TASK OBJECTIVE
These records contain pictures, which must be left out; copy exactly the lines from the one with "r something softer" up to and including the one with "he Group of".

(Excerpts from a dataset)

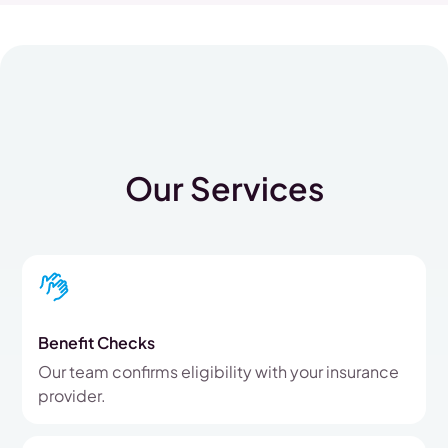
Our Services
Benefit Checks
Our team confirms eligibility with your insurance
provider.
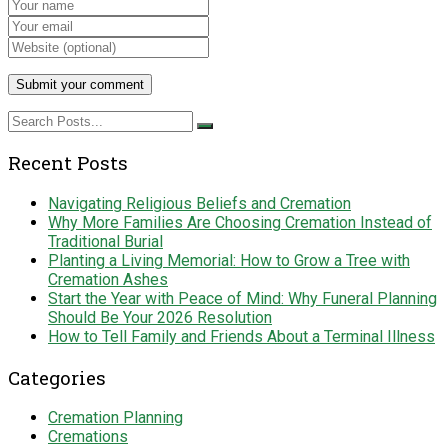
Recent Posts
Navigating Religious Beliefs and Cremation
Why More Families Are Choosing Cremation Instead of
Traditional Burial
Planting a Living Memorial: How to Grow a Tree with
Cremation Ashes
Start the Year with Peace of Mind: Why Funeral Planning
Should Be Your 2026 Resolution
How to Tell Family and Friends About a Terminal Illness
Categories
Cremation Planning
Cremations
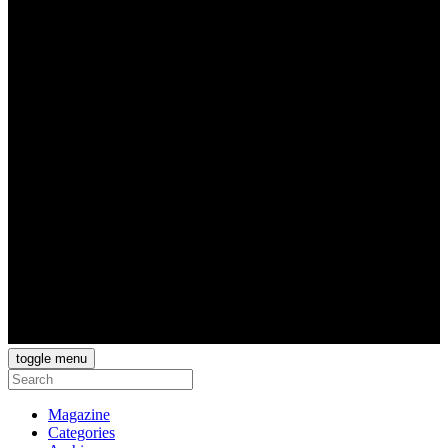
toggle menu
Magazine
Categories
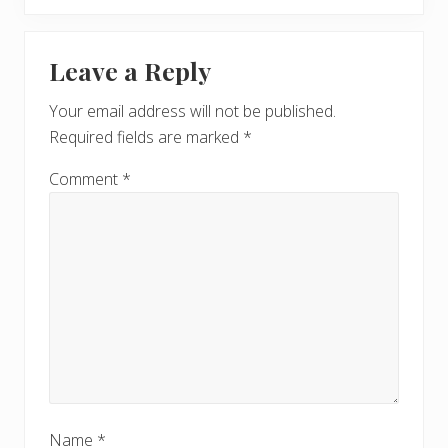
o
x
u
Reader
t
s
Leave a Reply
P
Interactions
P
o
o
Your email address will not be published.
s
s
Required fields are marked
*
t
t
:
:
Comment
*
Name
*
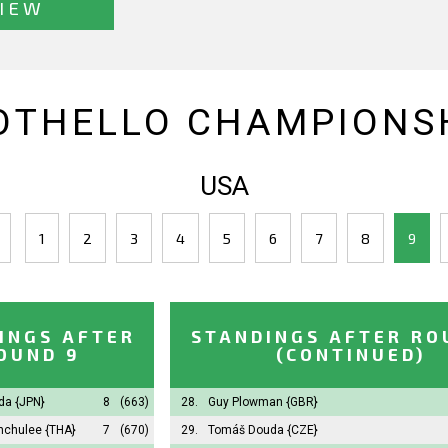
IEW
OTHELLO CHAMPIONSH
USA
1
2
3
4
5
6
7
8
9
INGS AFTER
STANDINGS AFTER RO
OUND 9
(CONTINUED)
oda
{JPN}
8
(663)
28.
Guy Plowman
{GBR}
unchulee
{THA}
7
(670)
29.
Tomáš Douda
{CZE}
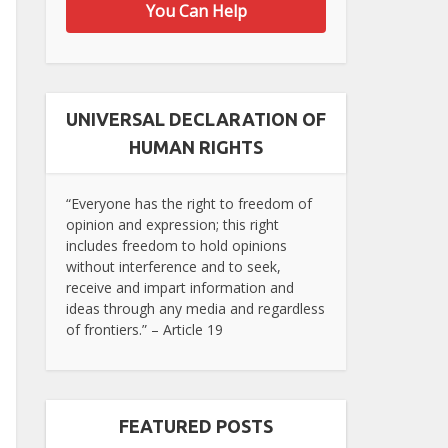
You Can Help
UNIVERSAL DECLARATION OF
HUMAN RIGHTS
“Everyone has the right to freedom of
opinion and expression; this right
includes freedom to hold opinions
without interference and to seek,
receive and impart information and
ideas through any media and regardless
of frontiers.” – Article 19
FEATURED POSTS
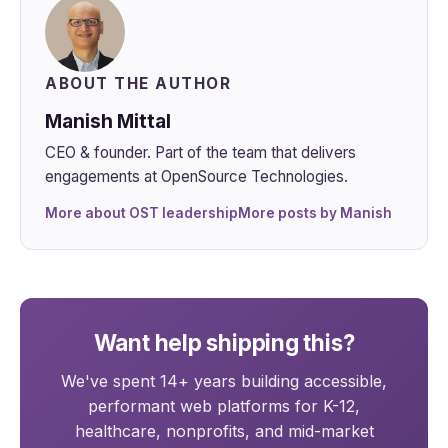
ABOUT THE AUTHOR
Manish Mittal
CEO & founder. Part of the team that delivers
engagements at OpenSource Technologies.
More about OST leadership
More posts by Manish
Want help shipping this?
We've spent 14+ years building accessible,
performant web platforms for K-12,
healthcare, nonprofits, and mid-market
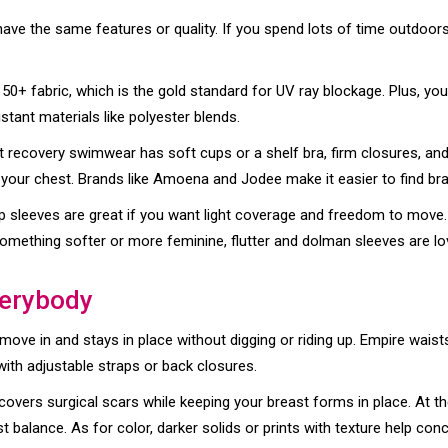
ave the same features or quality. If you spend lots of time outdoors,
PF 50+ fabric, which is the gold standard for UV ray blockage. Plus, you
stant materials like polyester blends.
est recovery swimwear has soft cups or a shelf bra, firm closures, a
 your chest. Brands like Amoena and Jodee make it easier to find bra
p sleeves are great if you want light coverage and freedom to move. 
r something softer or more feminine, flutter and dolman sleeves are lo
verybody
ve in and stays in place without digging or riding up. Empire waists 
with adjustable straps or back closures.
overs surgical scars while keeping your breast forms in place. At t
balance. As for color, darker solids or prints with texture help con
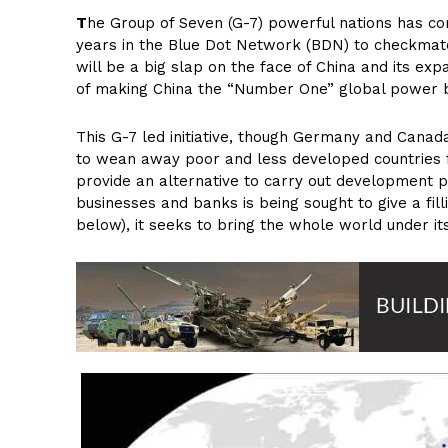
T
he Group of Seven (G-7) powerful nations has com
years in the Blue Dot Network (BDN) to checkmate th
will be a big slap on the face of China and its exp
of making China the “Number One” global power by
This G-7 led initiative, though Germany and Canad
to wean away poor and less developed countries f
provide an alternative to carry out development pr
businesses and banks is being sought to give a fill
below), it seeks to bring the whole world under it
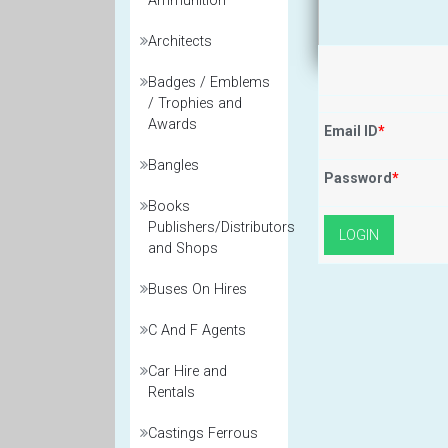
Ammunition
Architects
Badges / Emblems
/ Trophies and
Awards
Email ID
*
Bangles
Password
*
Books
Publishers/Distributors
and Shops
Buses On Hires
C And F Agents
Car Hire and
Rentals
Castings Ferrous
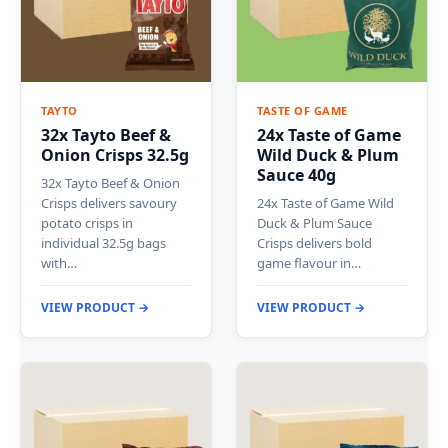
TAYTO
TASTE OF GAME
32x Tayto Beef &
24x Taste of Game
Onion Crisps 32.5g
Wild Duck & Plum
Sauce 40g
32x Tayto Beef & Onion
Crisps delivers savoury
24x Taste of Game Wild
potato crisps in
Duck & Plum Sauce
individual 32.5g bags
Crisps delivers bold
with…
game flavour in…
VIEW PRODUCT →
VIEW PRODUCT →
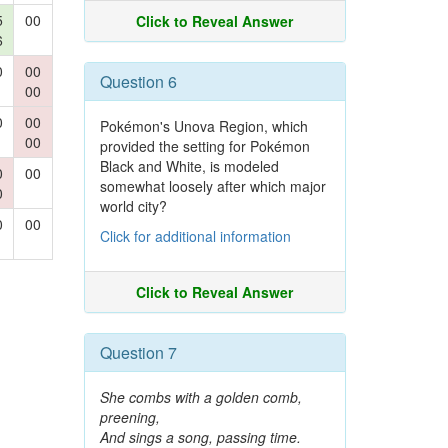
5
00
Click to Reveal Answer
6
0
00
Question 6
00
0
00
Pokémon's Unova Region, which
00
provided the setting for Pokémon
Black and White, is modeled
0
00
somewhat loosely after which major
0
world city?
0
00
Click for additional information
Click to Reveal Answer
Question 7
She combs with a golden comb,
preening,
And sings a song, passing time.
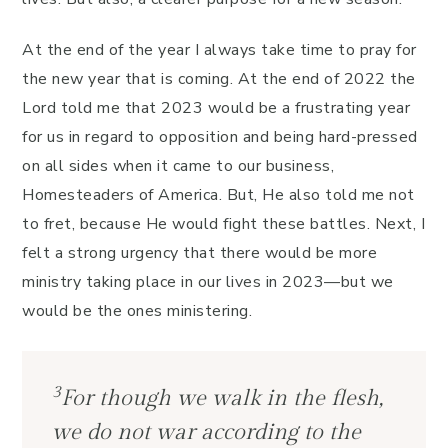
At the end of the year I always take time to pray for
the new year that is coming. At the end of 2022 the
Lord told me that 2023 would be a frustrating year
for us in regard to opposition and being hard-pressed
on all sides when it came to our business,
Homesteaders of America. But, He also told me not
to fret, because He would fight these battles. Next, I
felt a strong urgency that there would be more
ministry taking place in our lives in 2023—but we
would be the ones ministering.
3
For though we walk in the flesh,
we do not war according to the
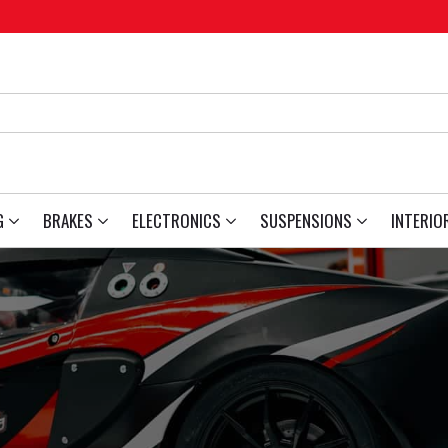
G
BRAKES
ELECTRONICS
SUSPENSIONS
INTERIO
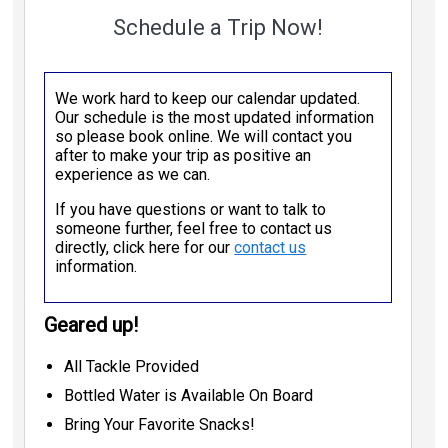
Schedule a Trip Now!
We work hard to keep our calendar updated.
Our schedule is the most updated information
so please book online. We will contact you
after to make your trip as positive an
experience as we can.
If you have questions or want to talk to
someone further, feel free to contact us
directly, click here for our
contact us
information.
Geared up!
All Tackle Provided
Bottled Water is Available On Board
Bring Your Favorite Snacks!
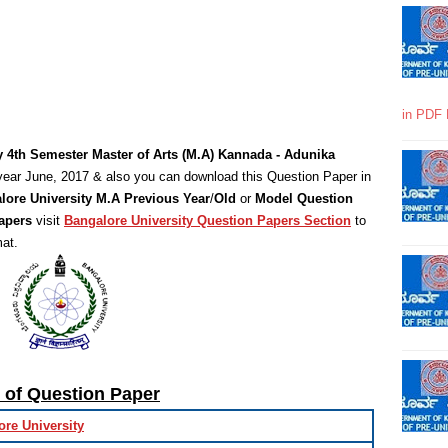
in PDF 
y 4th Semester Master of Arts (M.A) Kannada - Adunika
year June, 2017 & also you can download this Question Paper in
lore University M.A Previous Year
/
Old
or
Model Question
apers
visit
Bangalore University Question Papers Section
to
at.
s of Question Paper
ore University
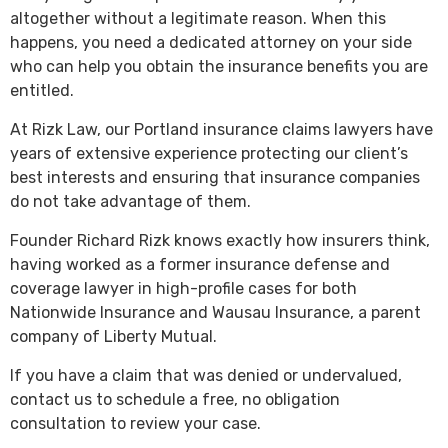
altogether without a legitimate reason. When this
happens, you need a dedicated attorney on your side
who can help you obtain the insurance benefits you are
entitled.
At Rizk Law, our Portland insurance claims lawyers have
years of extensive experience protecting our client’s
best interests and ensuring that insurance companies
do not take advantage of them.
Founder Richard Rizk knows exactly how insurers think,
having worked as a former insurance defense and
coverage lawyer in high-profile cases for both
Nationwide Insurance and Wausau Insurance, a parent
company of Liberty Mutual.
If you have a claim that was denied or undervalued,
contact us to schedule a free, no obligation
consultation to review your case.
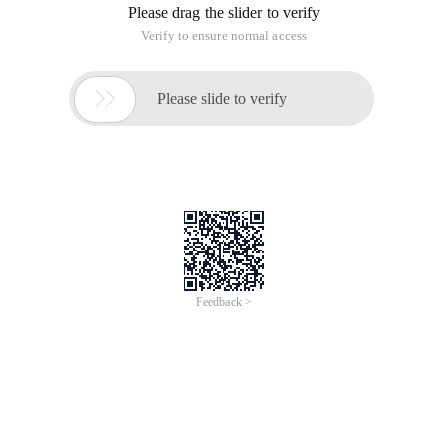
Please drag the slider to verify
Verify to ensure normal access

Please slide to verify
Feedback >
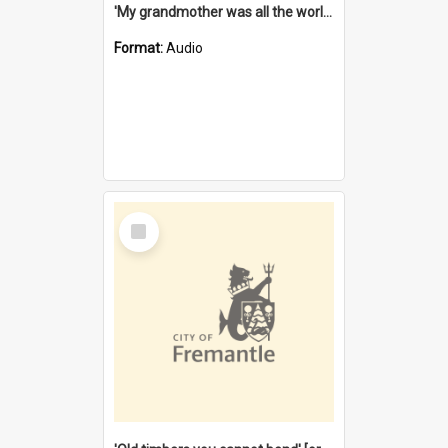
'My grandmother was all the world to me' [oral history] / / interviewer: Margaret Howroyd
Format:
Audio
Select
Item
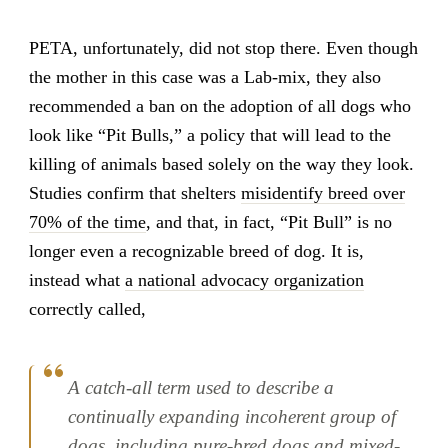
PETA, unfortunately, did not stop there. Even though
the mother in this case was a Lab-mix, they also
recommended a ban on the adoption of all dogs who
look like “Pit Bulls,” a policy that will lead to the
killing of animals based solely on the way they look.
Studies confirm that shelters
misidentify breed over
70% of the time
, and that, in fact, “Pit Bull” is no
longer even a recognizable breed of dog. It is,
instead what
a national advocacy organization
correctly called,
A catch-all term used to describe a
continually expanding incoherent group of
dogs, including pure-bred dogs and mixed-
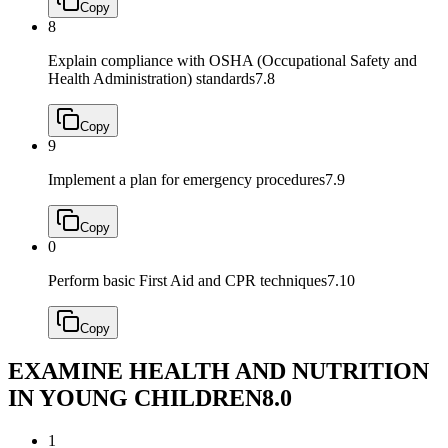
Copy
8
Explain compliance with OSHA (Occupational Safety and
Health Administration) standards
7.8
Copy
9
Implement a plan for emergency procedures
7.9
Copy
0
Perform basic First Aid and CPR techniques
7.10
Copy
EXAMINE HEALTH AND NUTRITION
IN YOUNG CHILDREN
8.0
1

RESPONSE TO THE TASK
r something softer or more feminine, flutter and dolman sleeves are lo
verybody
ve in and stays in place without digging or riding up. Empire waists 
with adjustable straps or back closures.
overs surgical scars while keeping your breast forms in place. At t
balance. As for color, darker solids or prints with texture help con
T
he Group of Seven (G-7) powerful nations has com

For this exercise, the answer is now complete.